» Required work: Copy the items word for word, from the line containing "the weight, in" through the last line of the items, including both. Leave the pictures out of your copy.

» Entries supplied:
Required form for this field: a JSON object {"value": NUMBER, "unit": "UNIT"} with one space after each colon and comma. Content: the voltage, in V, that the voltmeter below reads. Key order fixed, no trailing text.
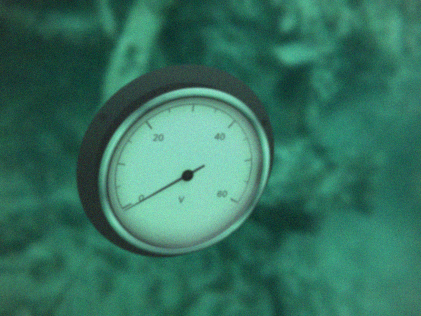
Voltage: {"value": 0, "unit": "V"}
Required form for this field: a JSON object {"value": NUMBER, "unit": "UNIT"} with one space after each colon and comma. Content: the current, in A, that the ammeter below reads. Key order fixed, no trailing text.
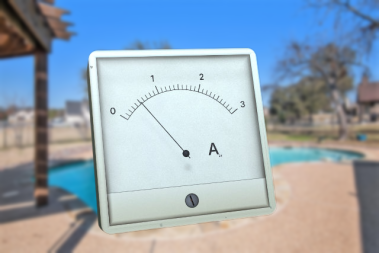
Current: {"value": 0.5, "unit": "A"}
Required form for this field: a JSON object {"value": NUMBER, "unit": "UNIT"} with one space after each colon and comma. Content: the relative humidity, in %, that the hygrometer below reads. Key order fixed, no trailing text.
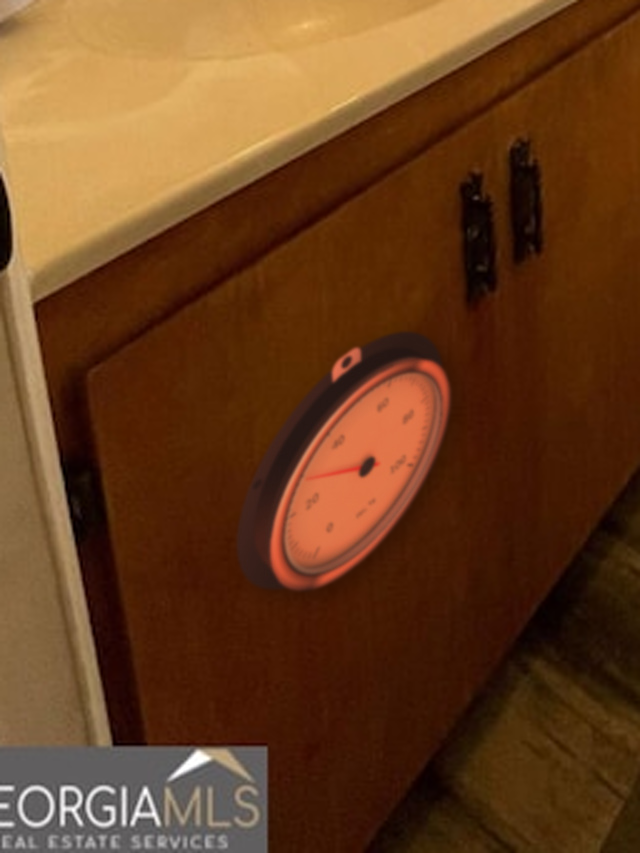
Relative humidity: {"value": 30, "unit": "%"}
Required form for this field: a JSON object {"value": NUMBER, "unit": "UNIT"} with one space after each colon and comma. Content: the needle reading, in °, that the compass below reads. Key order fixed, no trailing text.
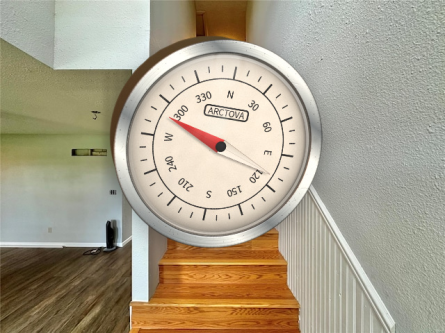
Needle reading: {"value": 290, "unit": "°"}
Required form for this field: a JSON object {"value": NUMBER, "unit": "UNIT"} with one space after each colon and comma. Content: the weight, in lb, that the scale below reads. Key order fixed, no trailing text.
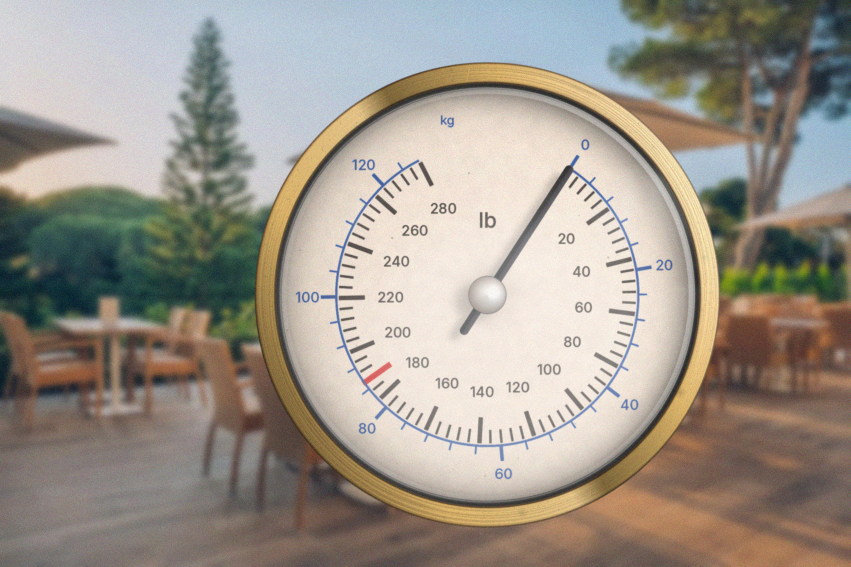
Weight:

» Task response:
Required form for this field: a JSON object {"value": NUMBER, "unit": "UNIT"} with one space after each colon and comma. Content: the weight, in lb, that the scale below reads. Key order fixed, no trailing text.
Weight:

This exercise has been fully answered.